The Asbestos Victims Support Group was also unable to rely on the court's "inherent jurisdiction" to obtain access to the documents sought, Lord Justice Hamblen said. Open justice "requires that the public have the same opportunity to understand the issues in a case as they would have had if the openings had been given orally", but does not extend to allowing non-parties access to trial documents generally, he said.
He accepted that there was inherent jurisdiction to allow non-parties to inspect statements of witnesses, including experts, whose evidence stands as evidence in chief at a trial. He also accepted that there was inherent jurisdiction, "based on current civil court practices", to give inspection of other documents which are read out in open court; documents which the judge is invited to read in open court; documents which the judge is specifically invited to read outside court; and documents which it is clear or stated that the judge has read.
These were "all documents which are likely to have been read out in open court had the trial been conducted orally," he said.
Skeleton arguments read by the court would also potentially be open to inspection, "provided that there is an effective public hearing in which the documents are deployed," he said. Finally, there might, Lord Justice Hamblen accepted, be some specific documents which it was "necessary for a non-party to inspect in order to meet the principle of open justice."
The Court of Appeal decided to set aside Master McCloud's order in full, as "there are so many problems raised by the terms in which the order was made". However, Lord Justice Hamblen suggested that the parties come to an agreement on the terms of an order which "reflects the categories of the requested documents which there is a right to inspect".

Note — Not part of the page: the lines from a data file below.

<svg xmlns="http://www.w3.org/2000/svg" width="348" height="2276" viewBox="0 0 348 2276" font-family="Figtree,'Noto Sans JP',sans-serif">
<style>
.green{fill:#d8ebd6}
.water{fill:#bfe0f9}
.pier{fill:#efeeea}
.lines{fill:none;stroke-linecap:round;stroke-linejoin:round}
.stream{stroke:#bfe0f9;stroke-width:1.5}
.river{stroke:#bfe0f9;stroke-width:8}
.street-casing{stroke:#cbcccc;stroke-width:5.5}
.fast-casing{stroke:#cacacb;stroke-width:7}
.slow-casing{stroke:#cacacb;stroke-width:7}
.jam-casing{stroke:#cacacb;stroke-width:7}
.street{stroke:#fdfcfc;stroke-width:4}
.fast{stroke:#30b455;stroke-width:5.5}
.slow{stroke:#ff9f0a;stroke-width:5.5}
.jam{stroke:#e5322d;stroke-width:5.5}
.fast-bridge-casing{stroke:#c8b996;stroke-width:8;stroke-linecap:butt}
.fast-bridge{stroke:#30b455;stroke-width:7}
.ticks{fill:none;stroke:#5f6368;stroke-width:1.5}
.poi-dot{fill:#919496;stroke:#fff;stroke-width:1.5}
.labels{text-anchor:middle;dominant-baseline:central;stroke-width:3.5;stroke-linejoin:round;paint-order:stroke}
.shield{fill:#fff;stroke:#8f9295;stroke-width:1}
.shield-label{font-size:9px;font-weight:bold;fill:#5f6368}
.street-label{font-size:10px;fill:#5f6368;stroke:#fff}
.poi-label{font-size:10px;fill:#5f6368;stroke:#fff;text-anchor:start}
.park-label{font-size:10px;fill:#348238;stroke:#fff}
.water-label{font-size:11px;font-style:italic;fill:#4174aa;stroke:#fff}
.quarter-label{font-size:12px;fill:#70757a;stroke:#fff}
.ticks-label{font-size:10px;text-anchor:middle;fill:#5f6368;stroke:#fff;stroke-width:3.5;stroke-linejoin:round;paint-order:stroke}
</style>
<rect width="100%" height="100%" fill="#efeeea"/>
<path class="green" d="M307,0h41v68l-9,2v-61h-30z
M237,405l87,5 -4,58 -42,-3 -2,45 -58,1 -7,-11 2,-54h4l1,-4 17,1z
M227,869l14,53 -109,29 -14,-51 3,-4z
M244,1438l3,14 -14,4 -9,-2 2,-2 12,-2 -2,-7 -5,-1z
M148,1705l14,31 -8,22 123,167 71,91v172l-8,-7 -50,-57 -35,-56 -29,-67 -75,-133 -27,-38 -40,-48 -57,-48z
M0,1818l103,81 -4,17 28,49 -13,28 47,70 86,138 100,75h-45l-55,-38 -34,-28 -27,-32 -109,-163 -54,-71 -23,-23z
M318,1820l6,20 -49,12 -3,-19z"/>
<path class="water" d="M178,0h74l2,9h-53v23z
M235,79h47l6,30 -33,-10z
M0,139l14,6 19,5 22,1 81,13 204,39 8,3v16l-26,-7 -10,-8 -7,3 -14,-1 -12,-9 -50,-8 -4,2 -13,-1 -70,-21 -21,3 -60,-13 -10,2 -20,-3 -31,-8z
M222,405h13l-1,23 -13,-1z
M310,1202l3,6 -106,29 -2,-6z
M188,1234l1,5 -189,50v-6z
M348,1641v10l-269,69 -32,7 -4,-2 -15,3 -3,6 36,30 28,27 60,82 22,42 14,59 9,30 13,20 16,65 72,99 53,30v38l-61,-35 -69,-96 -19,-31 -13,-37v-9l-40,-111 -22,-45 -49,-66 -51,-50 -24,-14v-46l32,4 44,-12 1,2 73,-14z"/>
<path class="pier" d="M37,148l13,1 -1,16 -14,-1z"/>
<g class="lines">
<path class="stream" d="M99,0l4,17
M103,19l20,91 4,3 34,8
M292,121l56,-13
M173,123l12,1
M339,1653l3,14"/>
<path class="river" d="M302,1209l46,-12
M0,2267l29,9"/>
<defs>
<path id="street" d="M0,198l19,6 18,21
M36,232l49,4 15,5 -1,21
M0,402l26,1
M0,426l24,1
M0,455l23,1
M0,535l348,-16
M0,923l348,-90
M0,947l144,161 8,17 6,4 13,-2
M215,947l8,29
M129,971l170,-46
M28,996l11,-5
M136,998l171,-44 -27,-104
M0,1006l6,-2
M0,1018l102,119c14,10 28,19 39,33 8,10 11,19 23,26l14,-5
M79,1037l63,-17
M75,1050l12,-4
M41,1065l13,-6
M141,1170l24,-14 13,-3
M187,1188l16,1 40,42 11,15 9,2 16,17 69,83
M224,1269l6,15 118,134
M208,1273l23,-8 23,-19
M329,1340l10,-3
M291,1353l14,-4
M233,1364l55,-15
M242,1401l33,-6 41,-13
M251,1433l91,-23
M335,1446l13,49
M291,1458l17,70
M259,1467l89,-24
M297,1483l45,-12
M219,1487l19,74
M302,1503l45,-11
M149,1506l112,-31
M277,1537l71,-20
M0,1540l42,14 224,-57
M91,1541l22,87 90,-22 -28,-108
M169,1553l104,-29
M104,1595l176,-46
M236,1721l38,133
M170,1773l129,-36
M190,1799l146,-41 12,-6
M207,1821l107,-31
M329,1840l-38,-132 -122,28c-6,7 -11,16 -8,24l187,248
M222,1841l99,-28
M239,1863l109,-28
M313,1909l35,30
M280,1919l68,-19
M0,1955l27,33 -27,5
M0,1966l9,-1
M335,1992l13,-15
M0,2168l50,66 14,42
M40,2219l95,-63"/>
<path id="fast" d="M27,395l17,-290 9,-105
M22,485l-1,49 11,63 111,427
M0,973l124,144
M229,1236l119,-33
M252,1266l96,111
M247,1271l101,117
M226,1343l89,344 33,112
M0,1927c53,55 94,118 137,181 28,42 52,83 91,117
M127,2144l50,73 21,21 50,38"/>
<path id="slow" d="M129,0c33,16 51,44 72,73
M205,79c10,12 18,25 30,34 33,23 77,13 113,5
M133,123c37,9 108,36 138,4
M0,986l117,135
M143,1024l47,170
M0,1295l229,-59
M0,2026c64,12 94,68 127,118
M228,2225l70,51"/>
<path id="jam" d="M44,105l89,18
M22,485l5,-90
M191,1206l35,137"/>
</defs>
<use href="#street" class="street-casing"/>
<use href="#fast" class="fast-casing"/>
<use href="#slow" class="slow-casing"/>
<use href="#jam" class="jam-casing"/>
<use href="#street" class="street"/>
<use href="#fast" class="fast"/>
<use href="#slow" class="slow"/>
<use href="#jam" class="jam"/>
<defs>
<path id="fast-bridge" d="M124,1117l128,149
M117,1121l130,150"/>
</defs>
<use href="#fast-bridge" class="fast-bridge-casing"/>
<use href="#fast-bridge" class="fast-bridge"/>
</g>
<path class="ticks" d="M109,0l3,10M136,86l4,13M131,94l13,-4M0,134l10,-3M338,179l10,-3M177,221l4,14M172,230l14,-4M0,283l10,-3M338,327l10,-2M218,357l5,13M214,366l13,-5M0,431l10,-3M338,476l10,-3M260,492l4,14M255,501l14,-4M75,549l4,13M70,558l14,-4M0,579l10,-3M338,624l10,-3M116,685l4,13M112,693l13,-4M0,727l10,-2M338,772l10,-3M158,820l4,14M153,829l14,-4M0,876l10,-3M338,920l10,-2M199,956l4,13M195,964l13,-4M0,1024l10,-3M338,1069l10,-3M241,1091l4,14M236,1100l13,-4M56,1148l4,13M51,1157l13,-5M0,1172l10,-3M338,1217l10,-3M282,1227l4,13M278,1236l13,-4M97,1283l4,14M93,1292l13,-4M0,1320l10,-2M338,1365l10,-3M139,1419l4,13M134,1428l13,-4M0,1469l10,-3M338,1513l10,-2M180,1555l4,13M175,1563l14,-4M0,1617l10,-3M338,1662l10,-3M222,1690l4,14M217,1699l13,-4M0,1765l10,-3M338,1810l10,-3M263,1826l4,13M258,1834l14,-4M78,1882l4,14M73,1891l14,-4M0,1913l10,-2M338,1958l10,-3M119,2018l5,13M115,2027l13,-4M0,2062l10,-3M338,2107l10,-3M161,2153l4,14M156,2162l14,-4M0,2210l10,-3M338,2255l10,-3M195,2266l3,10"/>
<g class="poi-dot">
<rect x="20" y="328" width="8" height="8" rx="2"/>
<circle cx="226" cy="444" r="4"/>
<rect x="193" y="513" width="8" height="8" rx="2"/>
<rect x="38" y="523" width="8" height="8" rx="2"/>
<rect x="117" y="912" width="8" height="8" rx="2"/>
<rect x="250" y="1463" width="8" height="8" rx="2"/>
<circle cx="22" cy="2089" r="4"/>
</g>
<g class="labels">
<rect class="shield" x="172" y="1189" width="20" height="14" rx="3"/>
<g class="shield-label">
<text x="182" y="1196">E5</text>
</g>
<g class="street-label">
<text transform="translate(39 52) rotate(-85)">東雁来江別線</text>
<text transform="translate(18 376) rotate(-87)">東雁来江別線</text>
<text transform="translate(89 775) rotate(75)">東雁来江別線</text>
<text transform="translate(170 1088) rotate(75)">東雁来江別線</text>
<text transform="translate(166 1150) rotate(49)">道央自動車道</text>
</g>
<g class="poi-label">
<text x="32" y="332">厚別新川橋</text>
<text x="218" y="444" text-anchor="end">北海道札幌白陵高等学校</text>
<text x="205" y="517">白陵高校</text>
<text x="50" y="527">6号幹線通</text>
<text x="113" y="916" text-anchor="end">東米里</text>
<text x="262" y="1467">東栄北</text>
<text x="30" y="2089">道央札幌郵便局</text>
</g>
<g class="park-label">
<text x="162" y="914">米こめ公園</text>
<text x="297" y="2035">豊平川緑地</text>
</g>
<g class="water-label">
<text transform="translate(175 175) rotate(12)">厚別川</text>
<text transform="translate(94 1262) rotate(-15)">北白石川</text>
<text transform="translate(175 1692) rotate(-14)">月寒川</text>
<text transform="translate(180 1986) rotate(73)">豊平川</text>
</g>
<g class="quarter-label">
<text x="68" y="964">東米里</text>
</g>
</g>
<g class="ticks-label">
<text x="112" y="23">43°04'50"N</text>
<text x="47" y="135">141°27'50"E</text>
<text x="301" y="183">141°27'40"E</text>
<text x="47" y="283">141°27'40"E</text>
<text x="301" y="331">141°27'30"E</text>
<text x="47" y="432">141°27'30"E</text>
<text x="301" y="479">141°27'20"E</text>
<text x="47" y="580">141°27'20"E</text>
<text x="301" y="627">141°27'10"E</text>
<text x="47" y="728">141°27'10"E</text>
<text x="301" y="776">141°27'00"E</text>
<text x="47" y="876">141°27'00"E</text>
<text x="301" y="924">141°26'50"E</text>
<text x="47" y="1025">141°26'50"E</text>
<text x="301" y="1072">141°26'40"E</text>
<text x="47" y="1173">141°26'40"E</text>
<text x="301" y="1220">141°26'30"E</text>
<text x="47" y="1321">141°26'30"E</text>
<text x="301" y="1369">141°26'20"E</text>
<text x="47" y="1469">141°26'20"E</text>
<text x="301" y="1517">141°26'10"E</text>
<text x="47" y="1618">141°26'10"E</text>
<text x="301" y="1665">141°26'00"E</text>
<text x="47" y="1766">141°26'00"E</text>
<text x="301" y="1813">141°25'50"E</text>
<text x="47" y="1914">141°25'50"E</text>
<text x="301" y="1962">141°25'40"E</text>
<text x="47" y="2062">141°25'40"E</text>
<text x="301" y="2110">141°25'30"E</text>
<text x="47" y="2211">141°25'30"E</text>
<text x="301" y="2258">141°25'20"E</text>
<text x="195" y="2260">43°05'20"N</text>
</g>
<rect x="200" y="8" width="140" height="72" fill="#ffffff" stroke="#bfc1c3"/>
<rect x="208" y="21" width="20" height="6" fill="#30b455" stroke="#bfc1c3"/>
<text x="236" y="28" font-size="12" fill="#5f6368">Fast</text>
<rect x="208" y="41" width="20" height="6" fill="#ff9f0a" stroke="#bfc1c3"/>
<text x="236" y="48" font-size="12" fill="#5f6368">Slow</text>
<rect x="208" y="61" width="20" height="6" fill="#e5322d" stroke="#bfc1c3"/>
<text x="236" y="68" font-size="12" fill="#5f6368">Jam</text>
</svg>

In light of the guidance given by the Court of Appeal, parties "particularly concerned about privacy" may wish to consider and specify in their contracts confidential ways of resolving disputes, such as arbitration or mediation, Michael Fenn said.
"On the other side of the coin, we are often asked by clients to try to obtain information about disputes to which they are not a party, but which are related in some way to another dispute or issue they have," he said. "This decision confirms that the scope for doing so is subject to limits. A successful application for documents by a non-party requires careful navigating of the applicable principles and adherence to the proper procedure."